Das geht aus einer repräsentativen Umfrage des Meinungsforschungsinstitutes Civey für den SPIEGEL hervor. Demnach liegen die Unionsparteien CDU und CSU nur noch fünf Prozentpunkte vor den Grünen. Vor einer Woche betrug der Abstand noch acht Prozentpunkte.

Die Union rutscht der Erhebung zufolge weiter ab: Nur 28 Prozent der Wählerinnen und Wähler würden den Christdemokraten und Christsozialen ihre Stimme geben, wenn in dieser Woche Bundestagswahl wäre. Die Grünen gewinnen hingegen zwei Prozentpunkte hinzu und landen bei 23 Prozent. Offenbar könnten sie enttäuschte frühere GroKo-Wählerinnen und Wähler am ehesten für sich gewinnen.

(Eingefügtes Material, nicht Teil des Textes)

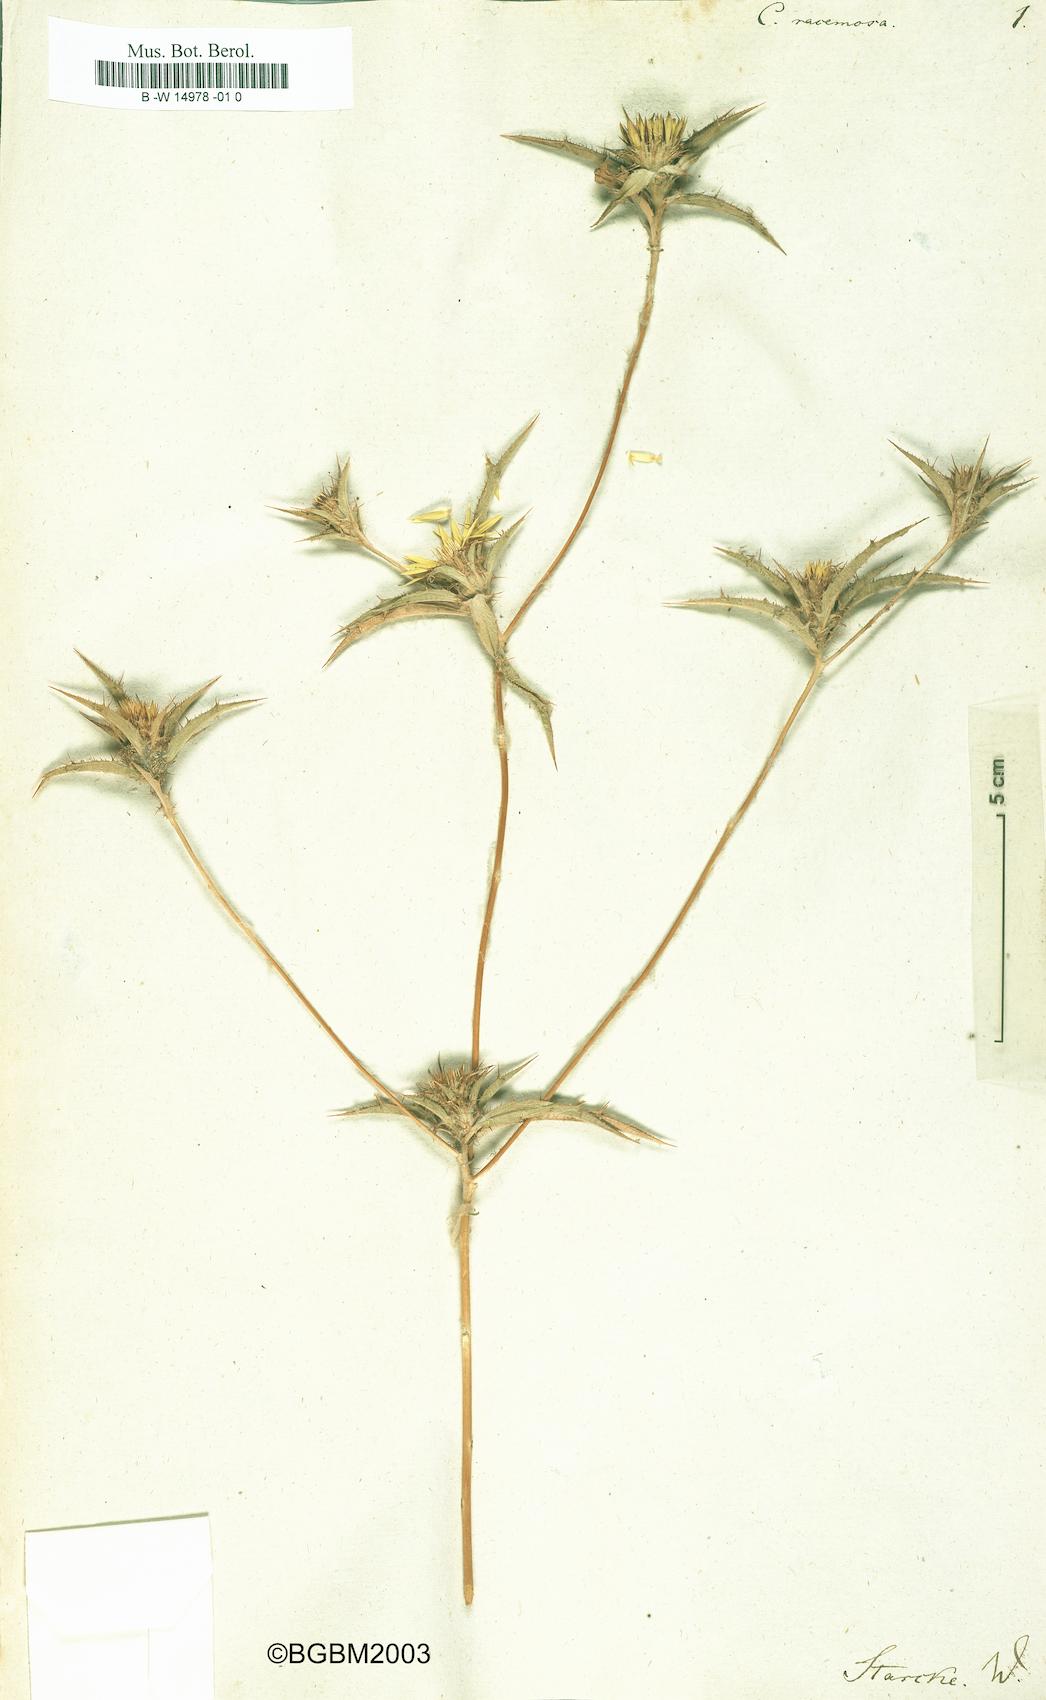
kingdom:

(Lesen Sie hier die Hintergründe zur Civey-Methodik.)

Die SPD, die jüngst den Regierungspartner Union immer wieder scharf attackierte, profitiert nicht vom Abschwung bei CDU und CSU. Nachdem die Sozialdemokraten in den vergangenen Wochen leicht zugelegt hatten, verlieren sie nun wieder einen Prozentpunkt und kommen auf 16 Prozent. Die FDP bleibt konstant bei neun Prozent, Linke und AfD verlieren im Vergleich zur Vorwoche je einen Punkt.

Die Zustimmungswerte der Union sind damit in etwa wieder so wie vor einem Jahr. Zwischenzeitlich waren sie auf bis zu 40 Prozent gestiegen. Angesichts der Defizite in der Coronapolitik und der Maskenaffäre dürften solche Werte auf absehbare Zeit außerhalb der Reichweite liegen.

Sollte es für die Union noch weiter abwärts gehen, könnte das gravierende Auswirkungen auf die Koalitionsoptionen nach der Bundestagswahl im Herbst haben. Derzeit hätte Schwarz-Grün noch eine knappe Mehrheit. Für die aktuell regierende Große Koalition von SPD und Union reicht es hingegen nicht mehr. Auch ein Ampelbündnis von Sozialdemokraten, Grünen und FDP, das in den vergangenen Wochen immer wieder als Alternative zu einer schwarz-grünen Koalition genannt wurde, hätte derzeit keine absolute Mehrheit.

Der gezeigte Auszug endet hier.